--- begin Provided data ---

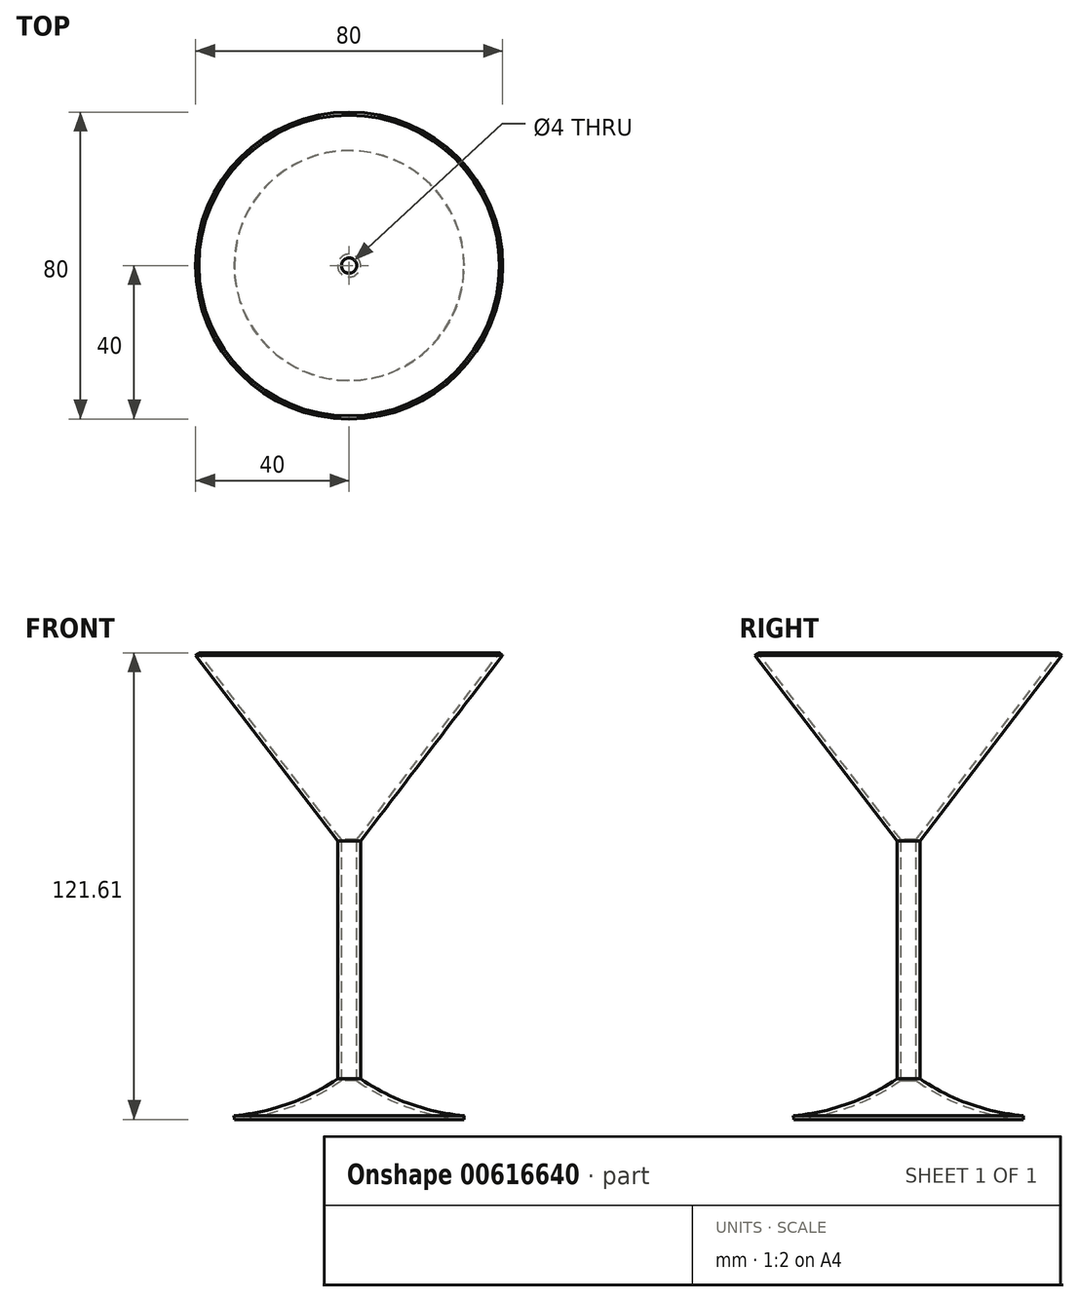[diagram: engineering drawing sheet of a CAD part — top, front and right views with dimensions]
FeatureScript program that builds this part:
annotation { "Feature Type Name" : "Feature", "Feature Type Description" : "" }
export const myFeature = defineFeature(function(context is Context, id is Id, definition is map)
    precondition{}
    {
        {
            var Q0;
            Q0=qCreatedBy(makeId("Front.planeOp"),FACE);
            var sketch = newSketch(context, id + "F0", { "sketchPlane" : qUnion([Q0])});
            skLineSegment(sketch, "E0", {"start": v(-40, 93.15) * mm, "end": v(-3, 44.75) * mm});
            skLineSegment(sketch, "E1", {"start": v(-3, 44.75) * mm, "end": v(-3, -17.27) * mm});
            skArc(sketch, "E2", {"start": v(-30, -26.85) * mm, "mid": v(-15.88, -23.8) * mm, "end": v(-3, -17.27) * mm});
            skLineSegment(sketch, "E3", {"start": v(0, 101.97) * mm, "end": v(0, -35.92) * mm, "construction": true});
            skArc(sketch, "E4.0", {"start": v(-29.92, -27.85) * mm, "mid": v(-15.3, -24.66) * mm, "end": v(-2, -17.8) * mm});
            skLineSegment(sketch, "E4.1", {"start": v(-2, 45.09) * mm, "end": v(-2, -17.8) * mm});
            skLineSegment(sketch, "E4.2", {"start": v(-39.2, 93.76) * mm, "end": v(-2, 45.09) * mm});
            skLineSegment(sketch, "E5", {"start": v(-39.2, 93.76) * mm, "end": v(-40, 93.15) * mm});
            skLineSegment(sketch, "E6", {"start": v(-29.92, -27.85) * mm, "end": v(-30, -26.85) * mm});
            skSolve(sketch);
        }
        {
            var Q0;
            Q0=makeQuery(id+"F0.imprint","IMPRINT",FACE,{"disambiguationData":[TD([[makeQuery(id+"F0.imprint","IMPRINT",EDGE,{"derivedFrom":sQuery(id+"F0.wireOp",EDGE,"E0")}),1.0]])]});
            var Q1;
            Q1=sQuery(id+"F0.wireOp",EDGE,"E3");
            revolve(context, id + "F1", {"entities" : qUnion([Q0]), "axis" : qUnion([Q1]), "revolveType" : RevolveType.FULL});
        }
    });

--- end Provided data ---
--- begin Provided data ---

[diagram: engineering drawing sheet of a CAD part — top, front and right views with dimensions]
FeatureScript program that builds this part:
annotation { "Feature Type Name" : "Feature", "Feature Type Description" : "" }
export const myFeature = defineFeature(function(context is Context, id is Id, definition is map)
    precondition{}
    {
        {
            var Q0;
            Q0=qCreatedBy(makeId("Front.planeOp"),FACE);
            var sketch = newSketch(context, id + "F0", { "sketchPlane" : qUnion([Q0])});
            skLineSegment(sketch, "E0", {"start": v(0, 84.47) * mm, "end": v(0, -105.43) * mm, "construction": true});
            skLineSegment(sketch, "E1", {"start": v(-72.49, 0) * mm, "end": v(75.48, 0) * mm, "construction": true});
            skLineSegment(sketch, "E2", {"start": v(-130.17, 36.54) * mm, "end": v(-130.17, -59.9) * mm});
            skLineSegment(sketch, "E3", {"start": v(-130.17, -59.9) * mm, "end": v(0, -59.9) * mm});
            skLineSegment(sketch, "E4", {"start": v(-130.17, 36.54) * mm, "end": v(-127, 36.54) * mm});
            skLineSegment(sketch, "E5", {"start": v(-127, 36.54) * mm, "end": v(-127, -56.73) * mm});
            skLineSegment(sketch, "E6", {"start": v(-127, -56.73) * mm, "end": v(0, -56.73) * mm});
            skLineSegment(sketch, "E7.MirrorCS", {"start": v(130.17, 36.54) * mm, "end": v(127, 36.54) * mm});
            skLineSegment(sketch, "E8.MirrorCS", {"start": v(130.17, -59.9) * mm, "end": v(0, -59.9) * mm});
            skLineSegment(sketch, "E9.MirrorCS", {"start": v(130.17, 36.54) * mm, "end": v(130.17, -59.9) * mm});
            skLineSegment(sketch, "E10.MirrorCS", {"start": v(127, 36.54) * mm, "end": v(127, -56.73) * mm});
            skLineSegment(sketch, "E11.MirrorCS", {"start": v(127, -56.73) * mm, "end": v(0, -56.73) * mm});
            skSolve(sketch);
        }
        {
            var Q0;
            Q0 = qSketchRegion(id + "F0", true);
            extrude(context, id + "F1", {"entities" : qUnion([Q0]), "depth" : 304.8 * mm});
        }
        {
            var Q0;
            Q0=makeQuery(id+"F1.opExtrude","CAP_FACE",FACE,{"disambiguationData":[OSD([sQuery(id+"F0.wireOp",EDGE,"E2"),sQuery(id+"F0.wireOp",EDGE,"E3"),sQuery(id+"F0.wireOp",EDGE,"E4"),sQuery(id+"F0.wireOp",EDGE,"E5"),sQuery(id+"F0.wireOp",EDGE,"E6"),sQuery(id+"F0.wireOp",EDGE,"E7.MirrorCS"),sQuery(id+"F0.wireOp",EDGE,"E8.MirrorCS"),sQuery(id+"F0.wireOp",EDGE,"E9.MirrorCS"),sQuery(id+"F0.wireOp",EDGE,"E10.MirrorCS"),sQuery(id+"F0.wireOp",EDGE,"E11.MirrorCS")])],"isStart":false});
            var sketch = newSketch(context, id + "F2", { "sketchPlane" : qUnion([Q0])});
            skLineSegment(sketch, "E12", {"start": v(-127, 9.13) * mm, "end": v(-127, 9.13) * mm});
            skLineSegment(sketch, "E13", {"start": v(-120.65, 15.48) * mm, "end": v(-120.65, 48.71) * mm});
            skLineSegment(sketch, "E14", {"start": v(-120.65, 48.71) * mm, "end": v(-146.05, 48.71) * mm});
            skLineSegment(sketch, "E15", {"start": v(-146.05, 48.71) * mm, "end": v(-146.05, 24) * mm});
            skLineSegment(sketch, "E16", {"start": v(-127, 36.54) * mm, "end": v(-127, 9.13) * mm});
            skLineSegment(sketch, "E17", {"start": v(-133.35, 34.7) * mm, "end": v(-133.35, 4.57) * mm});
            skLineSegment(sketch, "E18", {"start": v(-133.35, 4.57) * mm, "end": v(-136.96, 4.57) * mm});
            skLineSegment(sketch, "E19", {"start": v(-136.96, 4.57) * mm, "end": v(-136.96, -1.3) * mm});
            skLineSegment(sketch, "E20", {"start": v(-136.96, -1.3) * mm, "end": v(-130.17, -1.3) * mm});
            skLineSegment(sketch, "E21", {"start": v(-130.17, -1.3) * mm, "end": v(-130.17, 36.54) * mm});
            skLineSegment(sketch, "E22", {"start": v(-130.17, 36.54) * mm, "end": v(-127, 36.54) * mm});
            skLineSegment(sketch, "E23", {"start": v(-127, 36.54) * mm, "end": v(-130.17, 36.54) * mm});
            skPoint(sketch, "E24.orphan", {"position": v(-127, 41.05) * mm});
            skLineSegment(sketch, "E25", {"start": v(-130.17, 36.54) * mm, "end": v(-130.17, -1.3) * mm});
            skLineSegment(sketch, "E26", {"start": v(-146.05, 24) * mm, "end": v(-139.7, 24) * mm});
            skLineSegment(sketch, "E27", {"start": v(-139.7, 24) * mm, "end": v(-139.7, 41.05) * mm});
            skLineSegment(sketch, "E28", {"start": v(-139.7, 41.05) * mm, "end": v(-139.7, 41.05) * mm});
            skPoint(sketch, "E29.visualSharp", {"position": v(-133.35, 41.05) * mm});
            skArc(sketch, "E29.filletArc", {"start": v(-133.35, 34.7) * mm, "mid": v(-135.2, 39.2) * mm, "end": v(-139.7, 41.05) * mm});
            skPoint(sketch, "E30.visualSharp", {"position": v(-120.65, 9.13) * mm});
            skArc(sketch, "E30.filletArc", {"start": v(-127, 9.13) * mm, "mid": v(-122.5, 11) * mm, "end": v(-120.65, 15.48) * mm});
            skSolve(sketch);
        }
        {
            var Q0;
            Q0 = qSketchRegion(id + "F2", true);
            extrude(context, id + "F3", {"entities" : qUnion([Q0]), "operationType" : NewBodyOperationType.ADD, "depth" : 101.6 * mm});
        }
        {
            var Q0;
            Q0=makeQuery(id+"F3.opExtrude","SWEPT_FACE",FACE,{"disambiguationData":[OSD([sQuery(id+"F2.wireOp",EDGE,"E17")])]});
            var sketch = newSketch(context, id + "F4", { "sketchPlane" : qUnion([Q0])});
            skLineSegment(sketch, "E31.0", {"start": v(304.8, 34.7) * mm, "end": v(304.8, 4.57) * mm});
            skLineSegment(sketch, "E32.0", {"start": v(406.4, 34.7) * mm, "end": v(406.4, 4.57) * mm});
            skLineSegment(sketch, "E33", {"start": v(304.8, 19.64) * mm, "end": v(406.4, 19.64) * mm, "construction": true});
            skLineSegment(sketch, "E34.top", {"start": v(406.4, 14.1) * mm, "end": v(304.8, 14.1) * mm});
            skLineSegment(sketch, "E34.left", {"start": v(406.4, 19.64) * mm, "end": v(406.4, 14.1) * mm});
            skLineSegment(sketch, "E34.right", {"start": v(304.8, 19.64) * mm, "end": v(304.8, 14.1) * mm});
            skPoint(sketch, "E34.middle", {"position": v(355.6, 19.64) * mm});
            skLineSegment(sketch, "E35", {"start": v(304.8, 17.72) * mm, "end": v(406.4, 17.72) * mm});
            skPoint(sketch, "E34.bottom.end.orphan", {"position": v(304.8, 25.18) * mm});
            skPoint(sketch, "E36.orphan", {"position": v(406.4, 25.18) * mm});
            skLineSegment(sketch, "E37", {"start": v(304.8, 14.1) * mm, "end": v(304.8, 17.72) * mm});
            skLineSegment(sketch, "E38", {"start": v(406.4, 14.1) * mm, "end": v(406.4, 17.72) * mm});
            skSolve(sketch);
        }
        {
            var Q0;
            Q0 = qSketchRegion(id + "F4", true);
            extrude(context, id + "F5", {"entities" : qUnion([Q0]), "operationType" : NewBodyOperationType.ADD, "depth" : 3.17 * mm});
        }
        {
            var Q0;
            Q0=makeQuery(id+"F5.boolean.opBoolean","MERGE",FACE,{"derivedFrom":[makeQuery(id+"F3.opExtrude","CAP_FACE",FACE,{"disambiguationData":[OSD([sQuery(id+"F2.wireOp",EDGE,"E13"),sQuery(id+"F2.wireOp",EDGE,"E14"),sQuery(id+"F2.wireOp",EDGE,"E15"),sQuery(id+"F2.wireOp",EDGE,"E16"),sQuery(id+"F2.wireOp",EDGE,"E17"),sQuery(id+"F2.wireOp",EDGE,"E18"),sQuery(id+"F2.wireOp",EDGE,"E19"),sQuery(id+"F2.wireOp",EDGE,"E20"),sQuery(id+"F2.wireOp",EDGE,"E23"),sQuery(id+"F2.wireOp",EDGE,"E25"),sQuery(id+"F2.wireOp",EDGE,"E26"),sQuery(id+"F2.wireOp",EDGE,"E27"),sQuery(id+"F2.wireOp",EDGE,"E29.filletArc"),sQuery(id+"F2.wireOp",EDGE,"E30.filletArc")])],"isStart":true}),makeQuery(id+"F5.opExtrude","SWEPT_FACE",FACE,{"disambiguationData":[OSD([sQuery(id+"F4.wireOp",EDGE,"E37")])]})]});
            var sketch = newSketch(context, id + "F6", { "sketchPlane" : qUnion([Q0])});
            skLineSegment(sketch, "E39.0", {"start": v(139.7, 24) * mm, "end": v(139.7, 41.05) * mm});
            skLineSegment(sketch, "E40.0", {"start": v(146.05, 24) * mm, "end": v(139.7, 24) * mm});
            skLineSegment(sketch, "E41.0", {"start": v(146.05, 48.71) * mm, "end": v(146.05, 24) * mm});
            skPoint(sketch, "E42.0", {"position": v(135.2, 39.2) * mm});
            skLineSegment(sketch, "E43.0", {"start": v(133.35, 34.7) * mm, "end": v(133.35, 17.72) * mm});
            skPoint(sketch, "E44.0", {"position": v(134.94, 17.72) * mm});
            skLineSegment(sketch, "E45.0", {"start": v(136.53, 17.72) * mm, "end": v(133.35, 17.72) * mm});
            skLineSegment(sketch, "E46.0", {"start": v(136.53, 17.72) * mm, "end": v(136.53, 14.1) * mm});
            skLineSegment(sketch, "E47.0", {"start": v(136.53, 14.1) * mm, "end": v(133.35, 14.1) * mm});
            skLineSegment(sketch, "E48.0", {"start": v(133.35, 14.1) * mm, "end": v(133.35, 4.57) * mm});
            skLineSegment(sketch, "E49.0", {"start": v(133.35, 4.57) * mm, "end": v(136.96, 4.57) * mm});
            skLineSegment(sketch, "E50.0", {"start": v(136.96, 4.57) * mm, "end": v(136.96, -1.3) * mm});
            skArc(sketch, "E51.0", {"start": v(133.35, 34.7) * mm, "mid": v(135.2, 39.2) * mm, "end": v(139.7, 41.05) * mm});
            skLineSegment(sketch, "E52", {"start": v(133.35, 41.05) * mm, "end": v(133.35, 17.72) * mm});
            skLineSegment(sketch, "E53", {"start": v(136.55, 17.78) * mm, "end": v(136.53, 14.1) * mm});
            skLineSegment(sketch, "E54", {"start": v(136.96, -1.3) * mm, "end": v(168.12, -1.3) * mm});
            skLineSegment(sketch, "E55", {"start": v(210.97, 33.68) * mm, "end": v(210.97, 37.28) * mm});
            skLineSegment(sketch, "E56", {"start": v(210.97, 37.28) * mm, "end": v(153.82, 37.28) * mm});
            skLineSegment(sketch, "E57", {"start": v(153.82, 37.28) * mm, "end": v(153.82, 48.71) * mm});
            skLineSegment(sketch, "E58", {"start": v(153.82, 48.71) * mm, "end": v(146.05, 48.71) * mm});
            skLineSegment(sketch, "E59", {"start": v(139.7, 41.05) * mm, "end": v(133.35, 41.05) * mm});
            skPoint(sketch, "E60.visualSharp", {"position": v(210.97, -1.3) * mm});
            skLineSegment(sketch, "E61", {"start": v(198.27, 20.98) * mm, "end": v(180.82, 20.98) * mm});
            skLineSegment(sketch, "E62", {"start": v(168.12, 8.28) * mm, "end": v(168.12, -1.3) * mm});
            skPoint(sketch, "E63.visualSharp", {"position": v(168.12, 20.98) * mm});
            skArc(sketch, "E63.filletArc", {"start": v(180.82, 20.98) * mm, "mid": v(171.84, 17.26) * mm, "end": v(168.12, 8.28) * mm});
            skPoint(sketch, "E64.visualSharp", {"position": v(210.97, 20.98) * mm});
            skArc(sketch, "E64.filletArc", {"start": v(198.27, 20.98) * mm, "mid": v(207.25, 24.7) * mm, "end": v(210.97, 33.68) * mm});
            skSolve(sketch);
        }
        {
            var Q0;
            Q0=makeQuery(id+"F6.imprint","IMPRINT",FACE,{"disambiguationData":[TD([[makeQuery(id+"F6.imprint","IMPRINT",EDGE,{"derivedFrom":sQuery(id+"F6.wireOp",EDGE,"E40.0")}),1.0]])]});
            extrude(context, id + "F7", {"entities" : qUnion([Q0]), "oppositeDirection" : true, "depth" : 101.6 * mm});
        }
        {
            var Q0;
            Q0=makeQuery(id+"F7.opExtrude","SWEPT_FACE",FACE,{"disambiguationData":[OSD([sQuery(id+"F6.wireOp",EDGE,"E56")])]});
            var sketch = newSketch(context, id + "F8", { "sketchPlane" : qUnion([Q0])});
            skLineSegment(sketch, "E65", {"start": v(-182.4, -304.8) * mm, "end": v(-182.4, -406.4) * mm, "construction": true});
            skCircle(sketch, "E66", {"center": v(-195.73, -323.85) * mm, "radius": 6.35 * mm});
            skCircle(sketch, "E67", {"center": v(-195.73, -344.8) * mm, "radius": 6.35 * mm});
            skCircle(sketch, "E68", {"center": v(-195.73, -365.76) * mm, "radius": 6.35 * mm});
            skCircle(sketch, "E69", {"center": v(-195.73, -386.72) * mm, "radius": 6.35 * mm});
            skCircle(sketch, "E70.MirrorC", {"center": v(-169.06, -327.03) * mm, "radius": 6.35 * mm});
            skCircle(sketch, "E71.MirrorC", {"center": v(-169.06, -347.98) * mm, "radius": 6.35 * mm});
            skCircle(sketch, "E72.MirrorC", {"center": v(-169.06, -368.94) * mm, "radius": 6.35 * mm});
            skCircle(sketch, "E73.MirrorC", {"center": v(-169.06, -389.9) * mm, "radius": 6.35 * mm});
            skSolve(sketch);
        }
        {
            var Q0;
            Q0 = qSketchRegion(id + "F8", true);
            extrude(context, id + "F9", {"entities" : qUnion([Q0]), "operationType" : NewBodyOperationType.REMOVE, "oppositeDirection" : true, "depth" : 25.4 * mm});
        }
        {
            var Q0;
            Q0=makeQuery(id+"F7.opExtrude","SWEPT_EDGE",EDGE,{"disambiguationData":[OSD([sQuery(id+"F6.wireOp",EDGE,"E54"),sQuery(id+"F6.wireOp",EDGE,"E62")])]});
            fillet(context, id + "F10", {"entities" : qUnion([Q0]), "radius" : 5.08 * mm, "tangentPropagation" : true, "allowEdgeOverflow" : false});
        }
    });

--- end Provided data ---

• _Exercise details_:
Work out how many lines of the records above contain the string "IMPRINT", and give only that number.

• _Answer to this problem_:
2